İzmir’i ‘İdeoloji’ Koruyor



Ulaştırma Bakanı ve AKP İzmir Milletvekili Binali Yıldırım'ın, “35 İzmir-35 Proje” adıyla açıkladığı seçim yatırımlarıyla ilgili olarak, “Gerekçesiz, ideolojik engellemeler olursa, gerekirse kanun çıkarırız” yönündeki açıklamalarının, hukuk devleti ilkesiyle çeliştiği belirtiliyor. ideolojisi bulunmayan bireysel ve toplumsal hareket olamayacağına dikkat çekilerek, kentte kamusal çıkarları koruma mücadelesinin süreceği vurgulanıyor.

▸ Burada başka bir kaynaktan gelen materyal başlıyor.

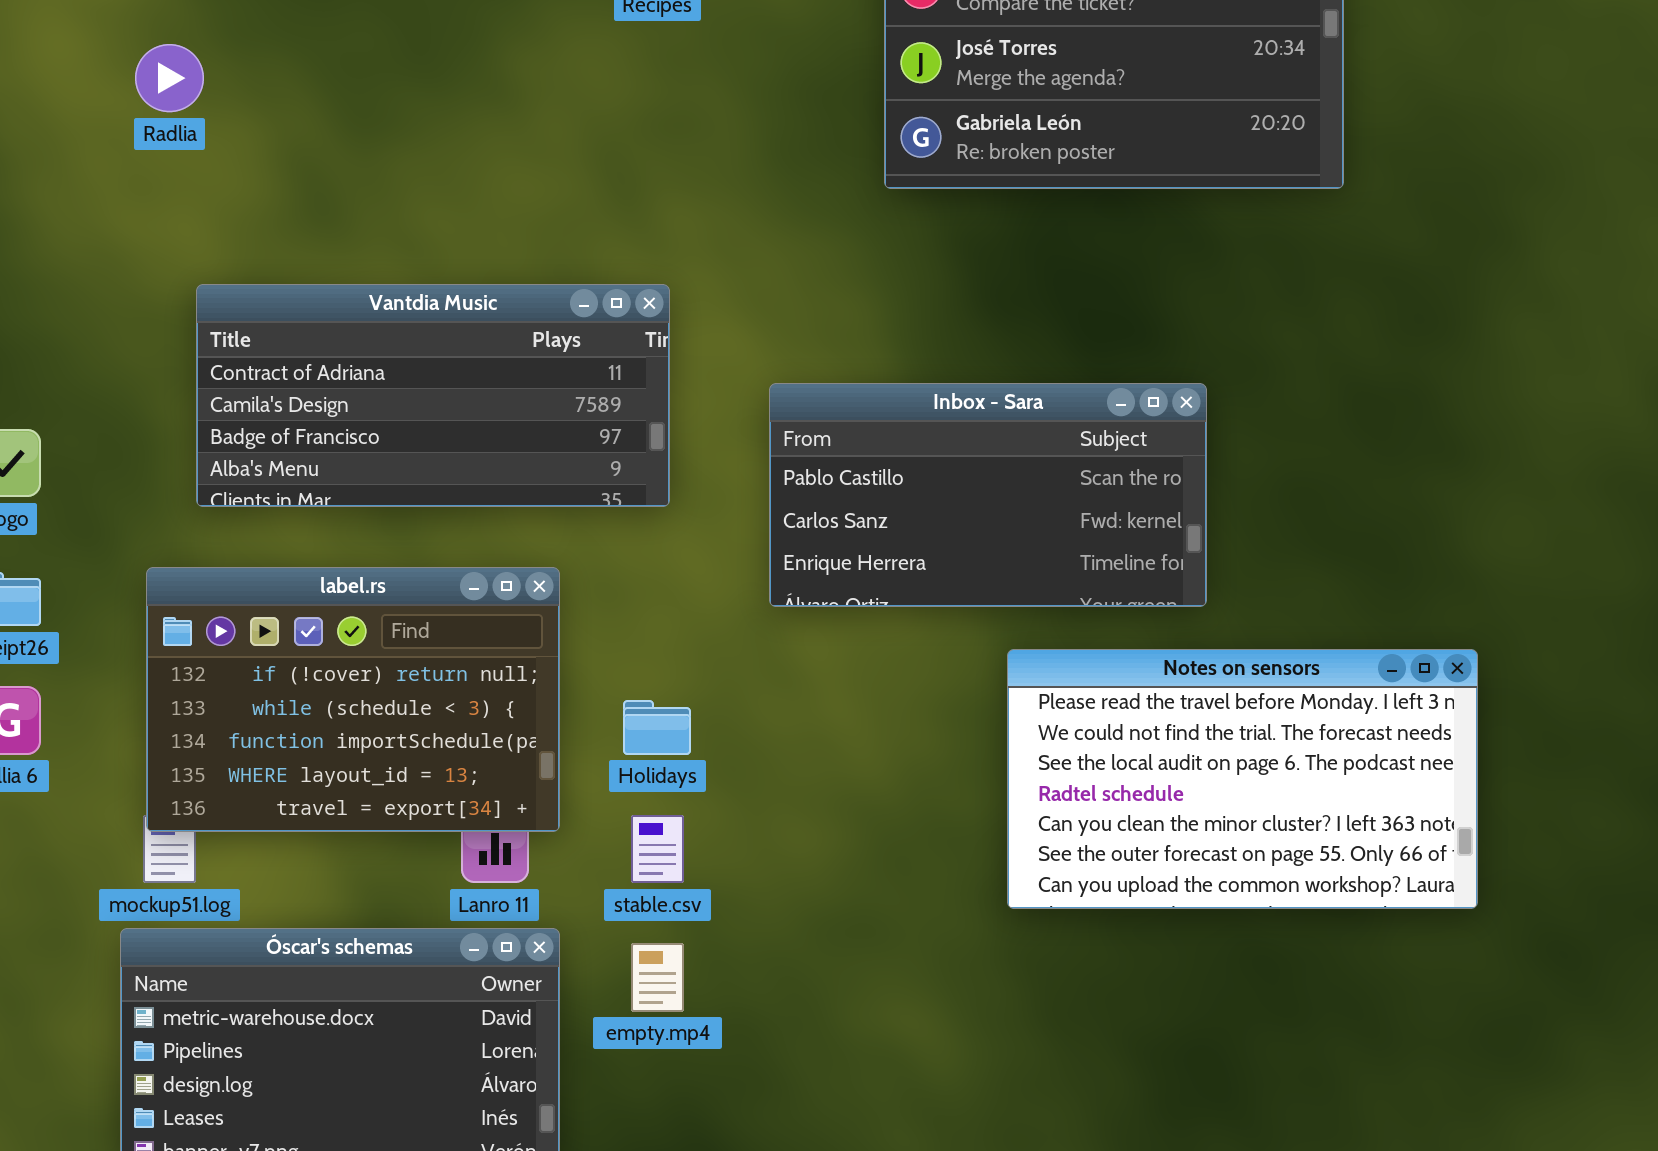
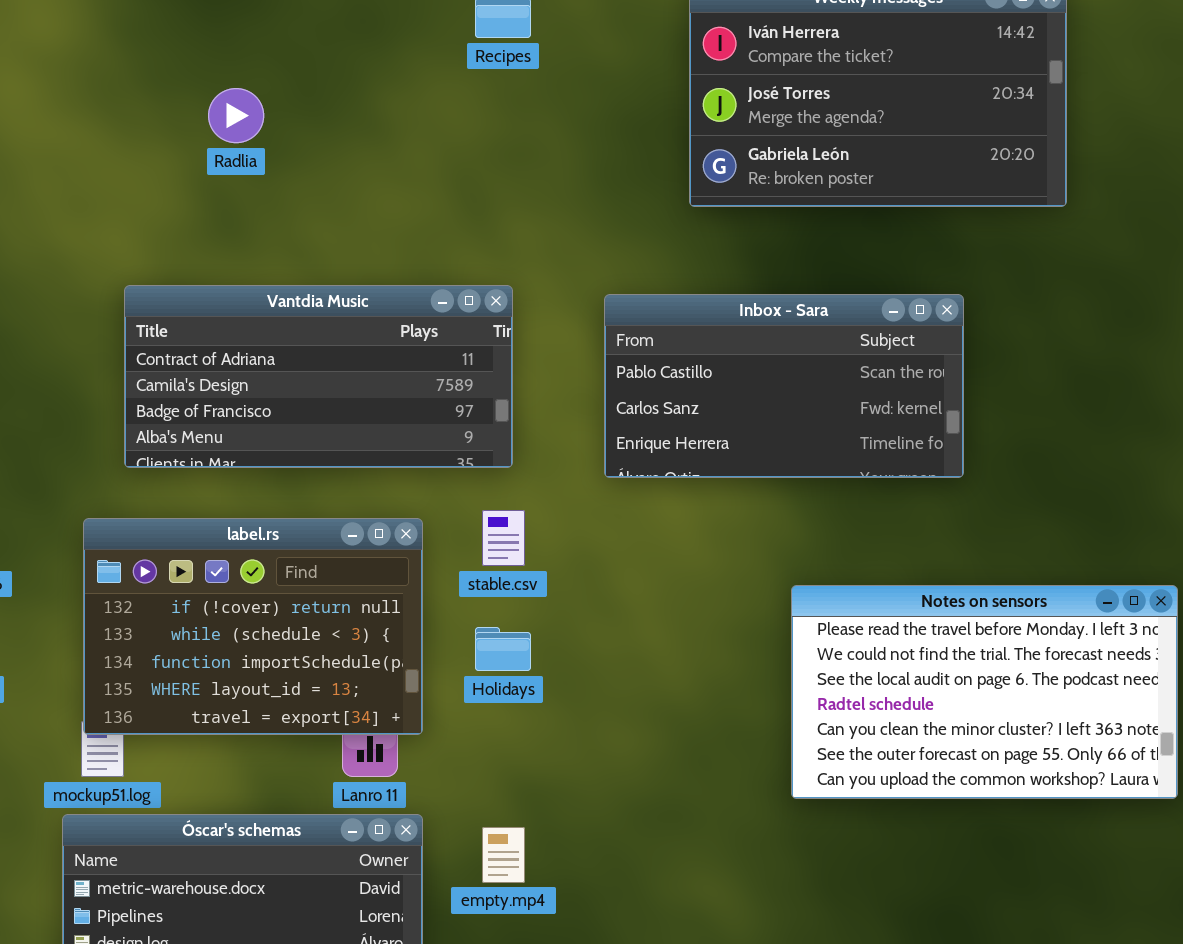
Radlia: [135,44,204,112] -> [208,88,264,143], moved
Inbox - Sara: [769,383,1207,607] -> [604,294,964,478], moved
stable.csv: [631,815,684,883] -> [482,510,525,566], moved

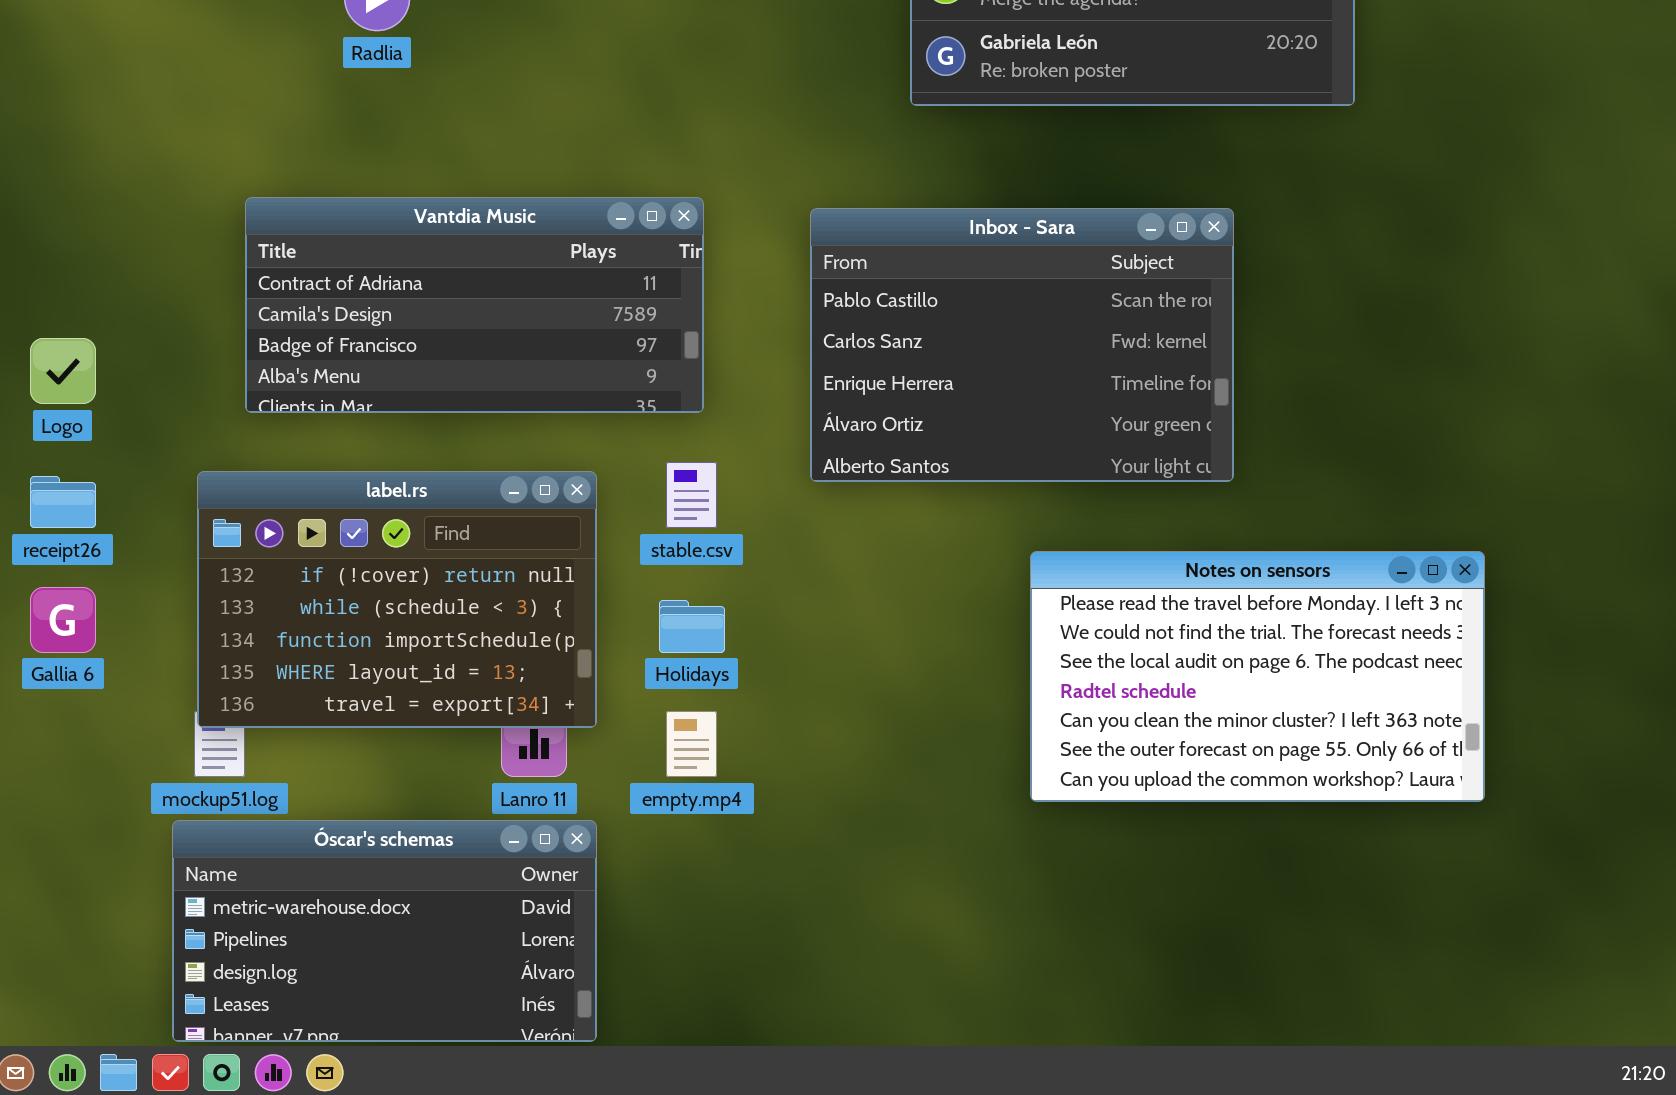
Inbox - Sara: [604,294,964,478] -> [810,208,1234,482], resized
empty.mp4: [482,827,525,883] -> [666,711,717,777], moved

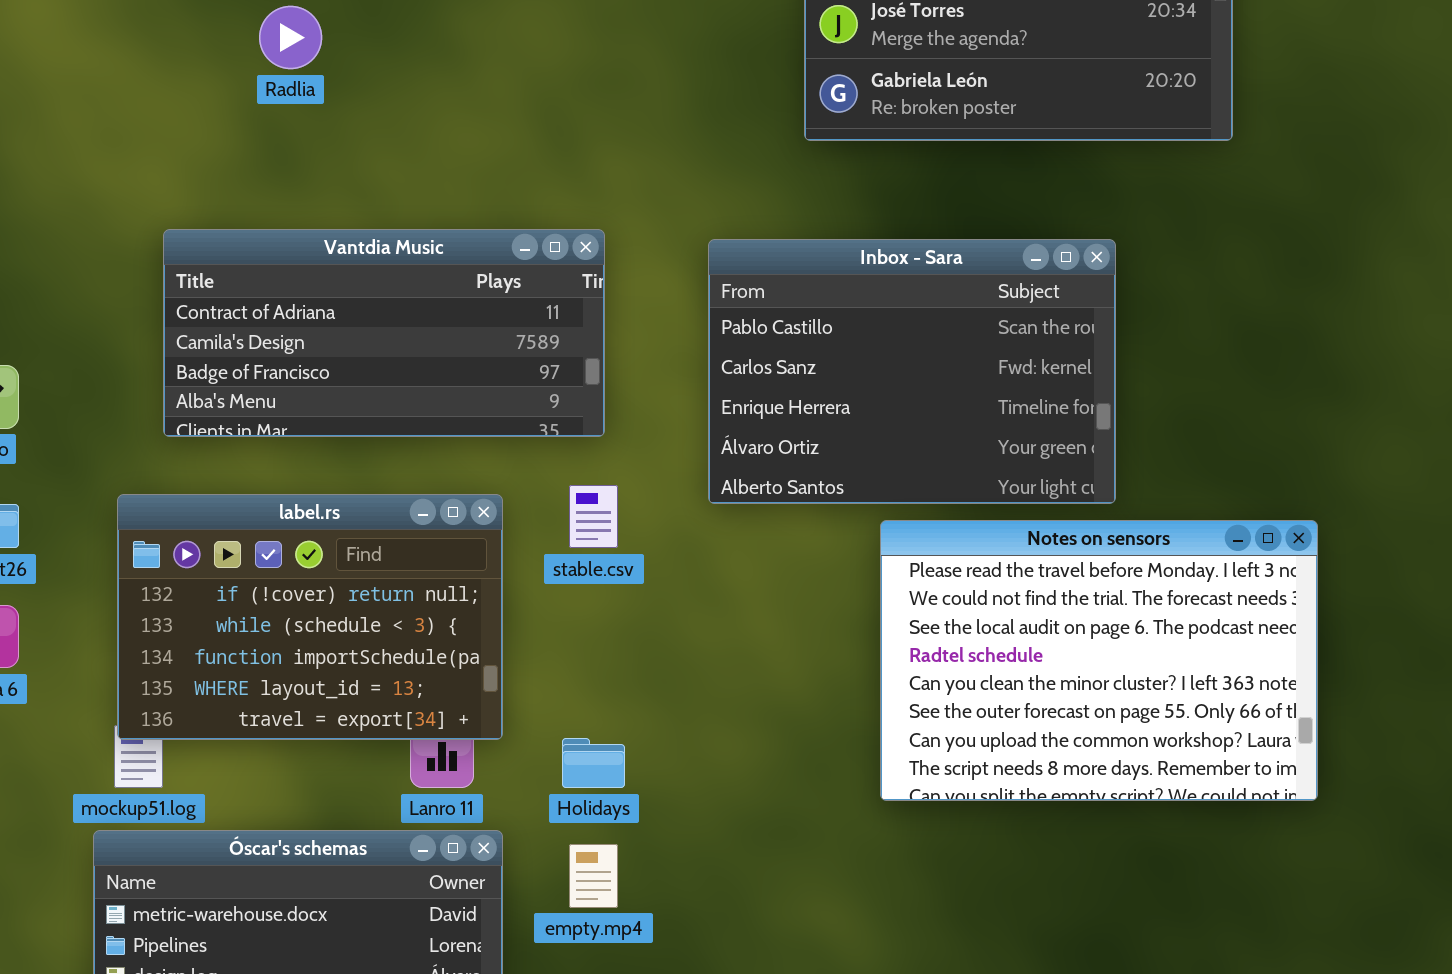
Notes on sensors: [1030,551,1485,802] -> [880,520,1318,801], moved, resized
Holidays: [659,600,725,653] -> [562,738,625,788], moved
empty.mp4: [666,711,717,777] -> [569,844,618,908], moved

Yıldırım, seçimden sonra da, Karşıyaka'yla Üçkuyular arasında tüp geçit, “İzmir-Çeşme Deniz Otoyolu” adıyla Karaburun'la Urla arasına kanal açılması, tahmini 10 milyar lira olarak öngörülen kent yenileme girişimi, belli başlı diğer kentlere otoyol bağlantısı gibi projeleri yaşama geçireceklerini söylemişti. Meslek odaları ise, bilimsel planlama esaslarından uzak ve kamu yararı içermeyen yatırımlar karşısında, yasalardan aldıkları güçle yargı yoluna gideceklerini, “35 İzmir 35 Proje”nin açıklandığı gün ilan etmişlerdi. Yıldırım'ın, davaların açılması durumunda gerekirse yasal değişikliğe gidileceği söylemini yinelemesi, “hukuk tanımamazlık” olarak nitelendirildi.

‘Mahkemeler tarafsızdır’

İzmir kamuoyunda, doğa ve çevre koruma konusunda öne çıkan isimlerden avukat Noyan Özkan, yaşanabilir çevre için açılan her davanın sağlam bir ideolojisi olduğunu söyleyerek, “Dünyada herşeyin ideolojisi vardır ama unutulmasın ki mahkemeler tarafsızdır” dedi. Özkan, Yıldırım'ın, “35 İzmir 35 Proje”yle ilgili yaklaşımınin temelinde neoliberal politikaları İzmir'e dayatma istemi olduğunu vurgulayarak, “Burada, CHP'li yerel yönetimler de en az AKP'nin bu anlayışı kadar sorumludur” diye konuştu. Özkan, Yıldırım'ın, “Gerekirse yasa çıkarırız” açıklamasının açık biçimde tehdit olduğuna da dikkat çekerek, “Bırakınız hukuk devletinde, kanun devletinde bile olmaz. Böyle şeyler ancak, polis devletinde olur” yorumunu yaptı.

AKP'nin açıkladığı projelerden Karşıyaka ile Üçkuyular arasındaki tüp geçide daha ilk gün karşı çıkan Mimarlar Odası İzmir Şubesi Başkanı Hasan Topal da, “Bizim temel ideolojimiz kamu yararına uygunluktur” dedi. Topal, kentleşmeyle ilgili süreçlerin yasalarla yürütüldüğüne dikkat çekerek, “Bu anlamdaki tutumumuz yasaların tarif ettiği şekilde bu projeleri değerlendirmektir. Yargıya gidildiği hallerde mahkemeler kamu yararına uygunluk ilkesine ve yasalara uyarlığa bakıyor. Biz istedik diye iptaller söz konusu olamaz” diye konuştu.

Kentsel anlaşma...

Topal, anılan 35 projenin büyük bölümünün İzmir'in yerel aktörleri tarafından planlama kapsamına alındığına da dikkat çekerek, “Her biri üzerinde kentsel anlaşma sağlanmalı, iyi etüt edilmeli, aklı ve bilimi esas alan programlarla uygulanmalıdır. Aksi tutum yargının alanına girer” diye konuştu.

Şehir Plancıları Odası İzmir Şube Başkanı Gökhan Erkan da, yeni oluşturulan bakanlıkların mevzuatlarına dikkat çekerek, “Meslek odalarını her türlü planlamanın dışında tutmak için adımlar atılıyor. Yeni bir meslek odası düzenlemesi istiyorlar ve Bakan Yıldırım'ın açıklamalarını bunun bir işareti olarak görüyoruz” dedi.

Ege Çevre ve Kültüp Platformu (EGEÇEP) Dönem Sözcüsü Ertuğrul Barka da, Yıldırım'ın açıklamalarıyla ilgili, “Düşünsel düzlemde ciddiye alınacak tarafı yok ancak ne yazık ki, TBMM'de çoğunluk onlarda ve istedikleri her türlü yasal düzenlemeyi yapıyorlar” diye konuştu.